HR directors and senior practitioners have been stretched like never before. So what have been their biggest challenges? Two leaders north of the border were kind enough to share their experiences with us.
Worker wellbeing has been of crucial importance as individuals have had a tough time getting used to home working and not being able to interact with their colleagues and friends. Healthcare Improvement Scotland (HIS), part of the Scottish NHS, is one example of an organisation that has introduced a range of measures, including an Employee Assistance Programme (EAP) and occupational health teams, to help support its people.

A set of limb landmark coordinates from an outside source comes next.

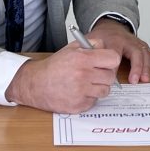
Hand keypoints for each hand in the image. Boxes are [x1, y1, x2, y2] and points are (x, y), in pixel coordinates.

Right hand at [4, 41, 119, 113]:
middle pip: (110, 77)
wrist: (35, 84)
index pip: (114, 59)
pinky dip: (89, 98)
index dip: (110, 61)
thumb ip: (91, 44)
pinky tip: (78, 92)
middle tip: (94, 75)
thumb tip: (107, 48)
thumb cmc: (54, 66)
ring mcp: (81, 92)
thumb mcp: (71, 48)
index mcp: (83, 59)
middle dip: (104, 75)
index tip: (105, 63)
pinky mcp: (78, 105)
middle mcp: (83, 75)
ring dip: (98, 88)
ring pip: (105, 91)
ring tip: (85, 84)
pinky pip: (94, 102)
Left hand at [87, 18, 149, 83]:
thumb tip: (90, 66)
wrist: (110, 27)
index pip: (115, 50)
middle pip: (135, 52)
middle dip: (136, 66)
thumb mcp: (91, 41)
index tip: (113, 76)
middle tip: (135, 80)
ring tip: (145, 79)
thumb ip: (90, 52)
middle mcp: (128, 40)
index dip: (115, 63)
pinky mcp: (143, 46)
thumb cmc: (101, 38)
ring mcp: (137, 43)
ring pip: (145, 53)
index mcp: (114, 40)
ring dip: (146, 67)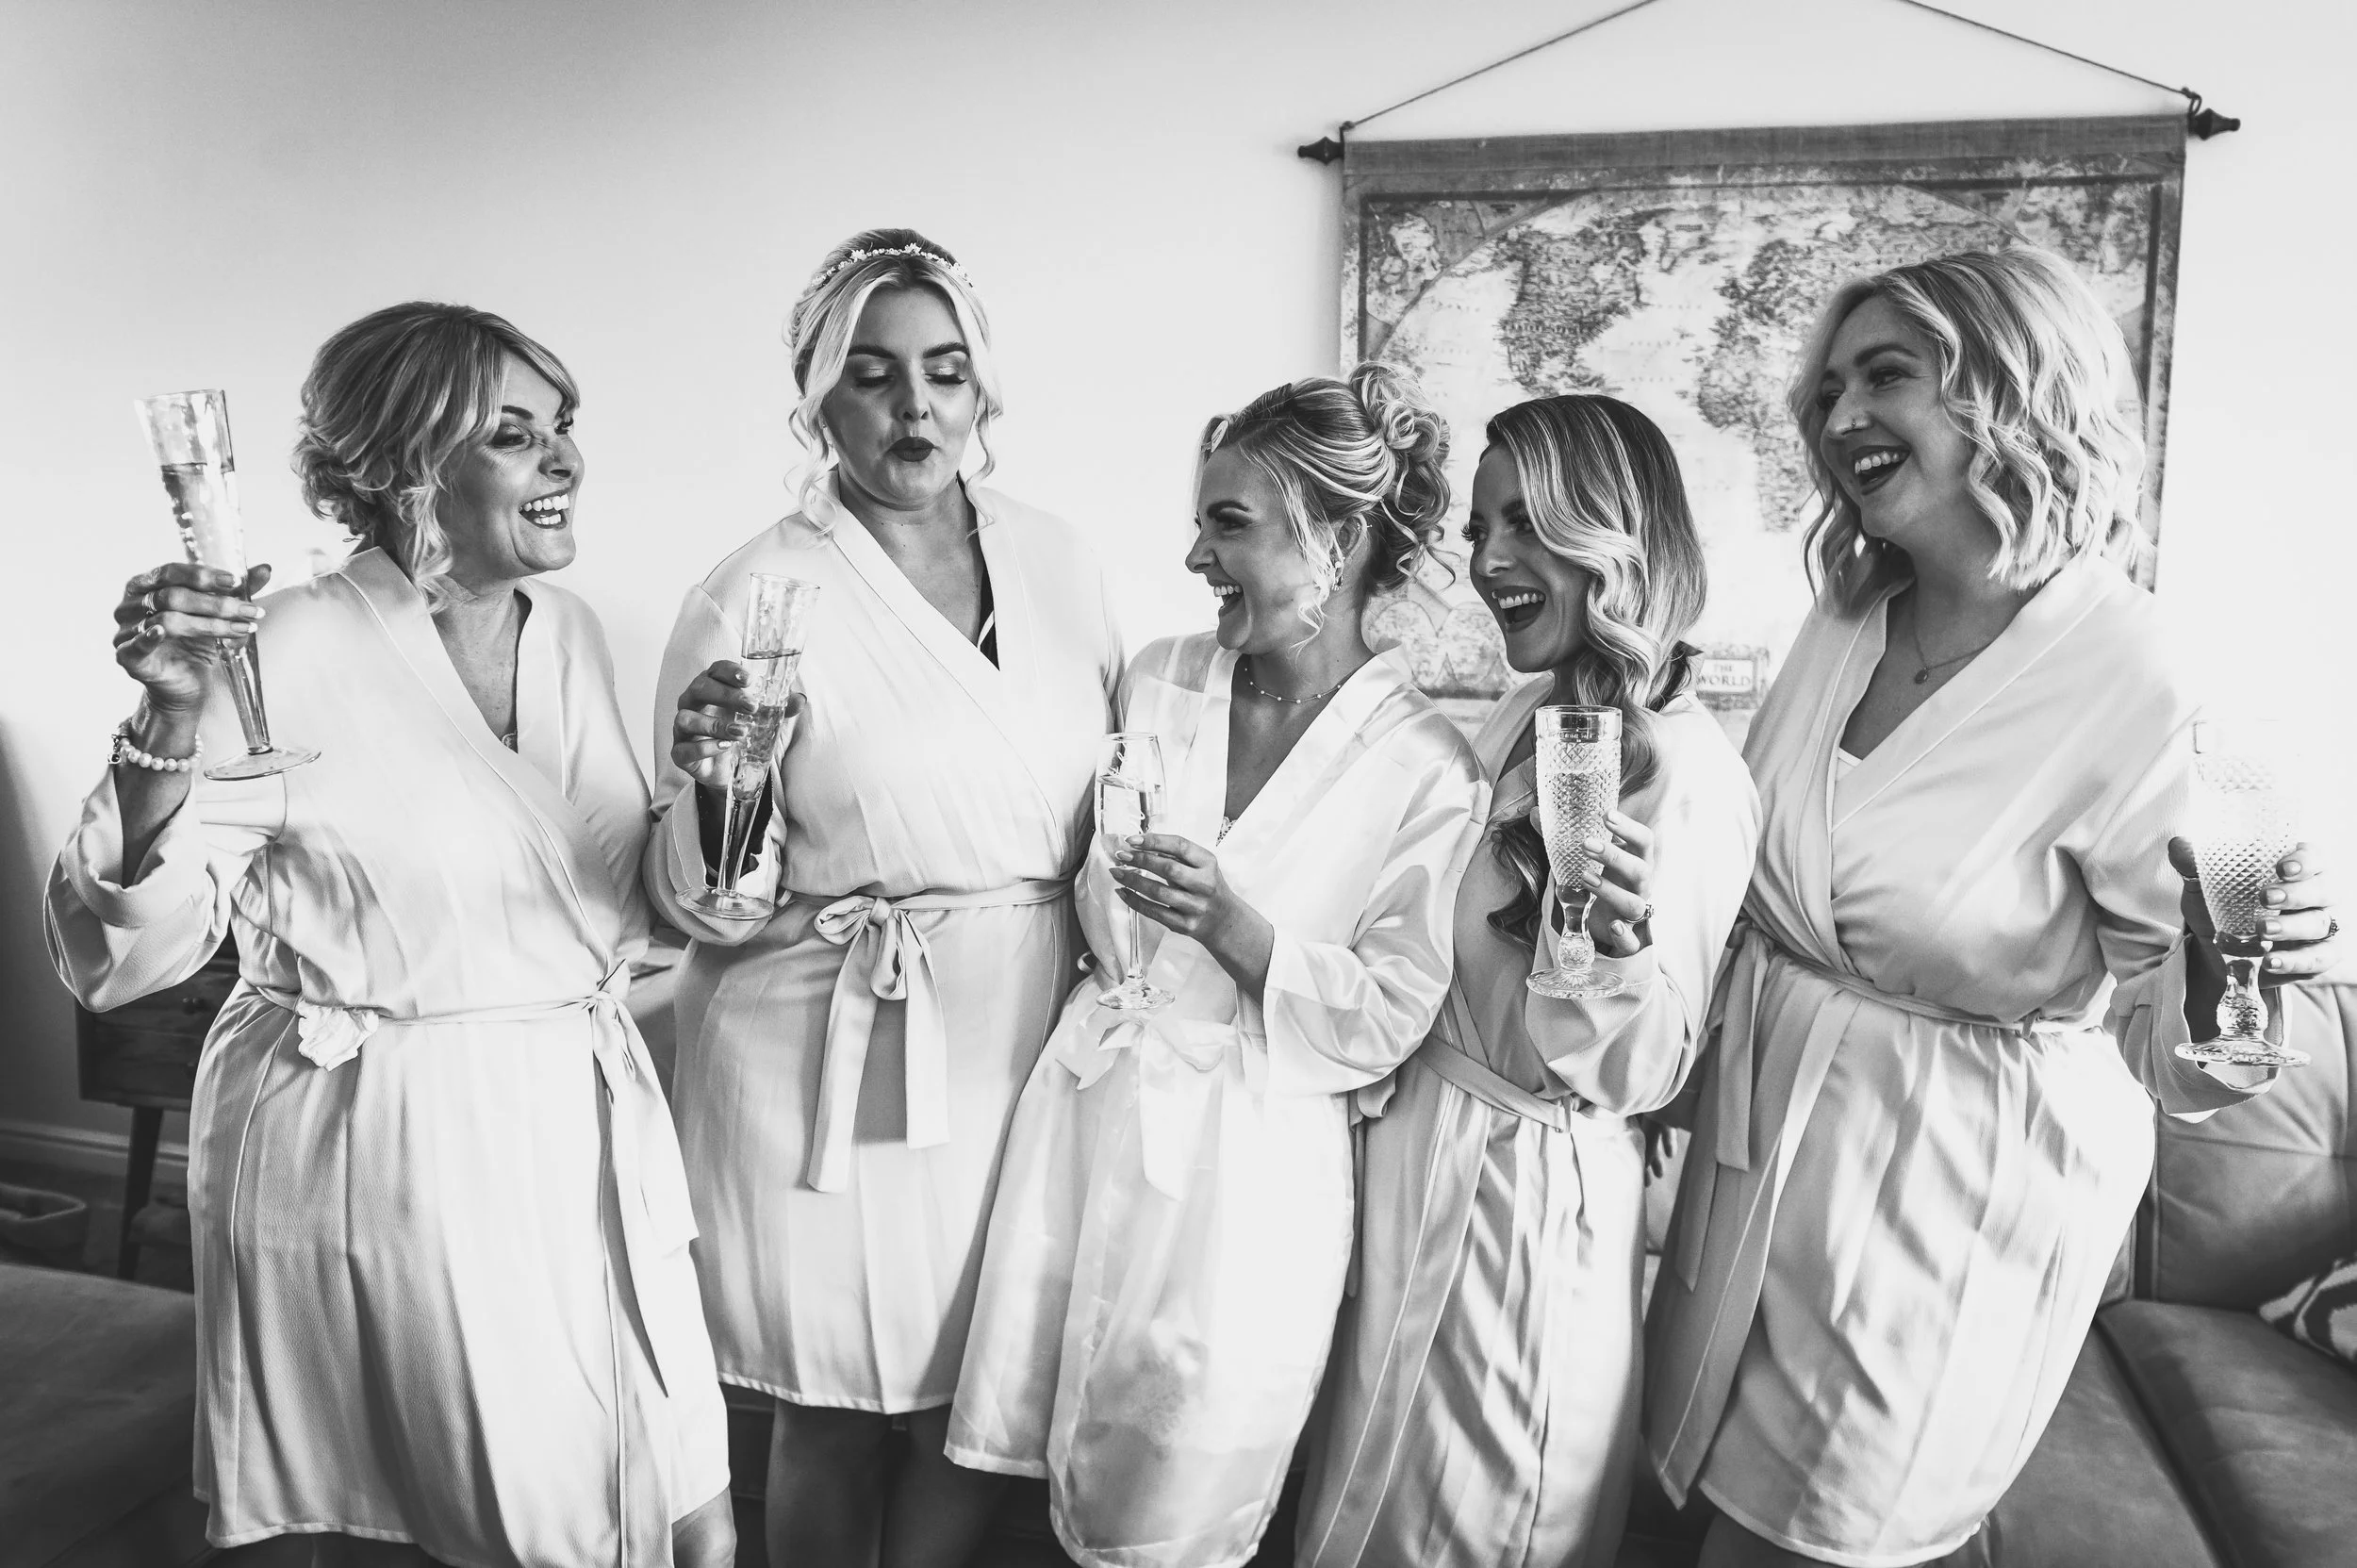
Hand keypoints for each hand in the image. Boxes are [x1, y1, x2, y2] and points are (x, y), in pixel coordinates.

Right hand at [113, 562, 268, 711]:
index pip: (171, 571)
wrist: (187, 684)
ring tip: (242, 630)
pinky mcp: (127, 657)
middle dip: (216, 603)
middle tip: (250, 610)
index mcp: (146, 585)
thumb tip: (266, 569)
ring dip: (209, 624)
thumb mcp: (218, 614)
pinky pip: (135, 645)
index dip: (203, 575)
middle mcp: (131, 604)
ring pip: (167, 619)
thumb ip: (236, 591)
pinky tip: (162, 632)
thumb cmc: (196, 643)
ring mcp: (125, 630)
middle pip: (172, 596)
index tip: (237, 582)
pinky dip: (148, 636)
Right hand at [672, 659, 800, 791]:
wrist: (728, 769)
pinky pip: (684, 748)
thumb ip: (779, 708)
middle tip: (752, 706)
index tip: (748, 679)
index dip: (729, 671)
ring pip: (687, 718)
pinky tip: (724, 748)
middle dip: (726, 695)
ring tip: (741, 732)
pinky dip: (704, 747)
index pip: (715, 670)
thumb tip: (801, 699)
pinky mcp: (680, 752)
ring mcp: (682, 728)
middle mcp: (692, 703)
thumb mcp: (762, 719)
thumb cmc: (740, 733)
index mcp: (711, 687)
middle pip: (700, 688)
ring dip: (715, 724)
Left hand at [1112, 833, 1246, 939]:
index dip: (1154, 841)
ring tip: (1117, 872)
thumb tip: (1139, 846)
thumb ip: (1176, 857)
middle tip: (1121, 855)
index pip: (1180, 846)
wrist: (1225, 921)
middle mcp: (1204, 884)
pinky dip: (1135, 902)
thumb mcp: (1200, 867)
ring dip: (1133, 881)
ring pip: (1159, 892)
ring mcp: (1195, 906)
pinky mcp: (1186, 925)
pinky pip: (1155, 912)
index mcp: (1208, 863)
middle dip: (1141, 860)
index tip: (1132, 840)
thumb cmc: (1207, 888)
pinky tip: (1124, 893)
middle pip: (1168, 868)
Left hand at [1566, 809, 1654, 958]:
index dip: (1630, 828)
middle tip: (1586, 843)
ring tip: (1585, 878)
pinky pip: (1633, 941)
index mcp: (1635, 861)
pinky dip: (1625, 936)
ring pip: (1635, 904)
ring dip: (1612, 891)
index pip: (1644, 840)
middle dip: (1615, 856)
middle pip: (1640, 869)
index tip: (1608, 815)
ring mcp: (1634, 912)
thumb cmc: (1600, 880)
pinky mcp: (1627, 937)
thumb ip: (1562, 837)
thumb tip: (1536, 814)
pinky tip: (1613, 926)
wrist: (1602, 920)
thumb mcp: (1583, 859)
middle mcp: (1639, 886)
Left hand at [2172, 837, 2340, 981]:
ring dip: (2291, 927)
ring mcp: (2320, 926)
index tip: (2282, 868)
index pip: (2313, 857)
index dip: (2303, 861)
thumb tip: (2178, 845)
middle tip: (2266, 898)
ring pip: (2319, 923)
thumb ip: (2193, 863)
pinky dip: (2296, 960)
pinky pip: (2319, 957)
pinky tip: (2271, 960)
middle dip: (2297, 893)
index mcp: (2295, 868)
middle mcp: (2315, 894)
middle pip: (2323, 889)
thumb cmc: (2221, 907)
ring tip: (2261, 931)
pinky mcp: (2318, 956)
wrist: (2215, 952)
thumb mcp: (2203, 885)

“In addition to Directorates’ own initiatives such as regular team huddles and coffee break meetings, managers are in touch with team members to ensure they are well. We also have access to a range of support being provided by the Scottish Government,” says Ann Laing, the body’s Head of People and Workplace. “Our confidential contacts – a network of staff volunteers – are on hand to chat to anyone who wants to talk about any subject. The contacts have also established a regular virtual ‘pop-in’ wellbeing meeting where staff can gather to chat.”
Separate wellbeing Zoom sessions for employees and managers have been a feature for cloud solutions company, Iomart, which is headquartered in Glasgow. “We’ve rolled out an e-learning module on mental health and wellbeing and developed our own workshop on homeworking and rolled this out to half the workforce,” says the company’s HR Director, Jane Middleton. “This was all done very early into lockdown and I think that was key. We ran an engagement survey specifically around remote working and COVID – this was done around May and we’re now using some of this to determine our new ‘ways of working’”.
The cloud services specialist launched a new recruitment system pre-COVID and a new HR System in June with onboarding. “We’ve been conducting our normal inductions via Teams but getting new kit organised to people’s homes and general operational training has been hard – we definitely have struggled with this,” Jane admits. “Due to this concern we’ve just set up what we call our ‘Enhanced Induction Programme’ – mapping out the first 90 days – it’s really just everything someone would normally get but in a much more organised and structured way. This had very good feedback and something we’ll continue to do regardless of COVID”.
Iomart has also decided to open its offices on a voluntary basis. As Jane explains, “We have a fairly young demographic and some feedback from the survey was they really struggled having adequate space to work from home. The office is open to those that are struggling and this is all booked centrally with reduced capacity across the site. We had to produce a fairly detailed guide for the office also, for example social distancing, track and trace etc.”
Both Iomart and HIS, have had to adapt quickly to ensure business process continuity. The organisations’ HR teams have had their work cut out to ensure that employees are coping with working remotely and the lack of face to face interaction. As Ann reminds us, the key challenge remains “ensuring that my team remain engaged, that they are coping with working remotely – some handling difficult working conditions – and that communications are effective.”
There have been many obstacles to overcome and much of the preparation work for an eventual office return has also falling squarely into the laps of HR practitioners. This has raised the profile of the department but in Jane's words also added ‘considerable strain’. And that doesn’t seem likely to diminish any time soon.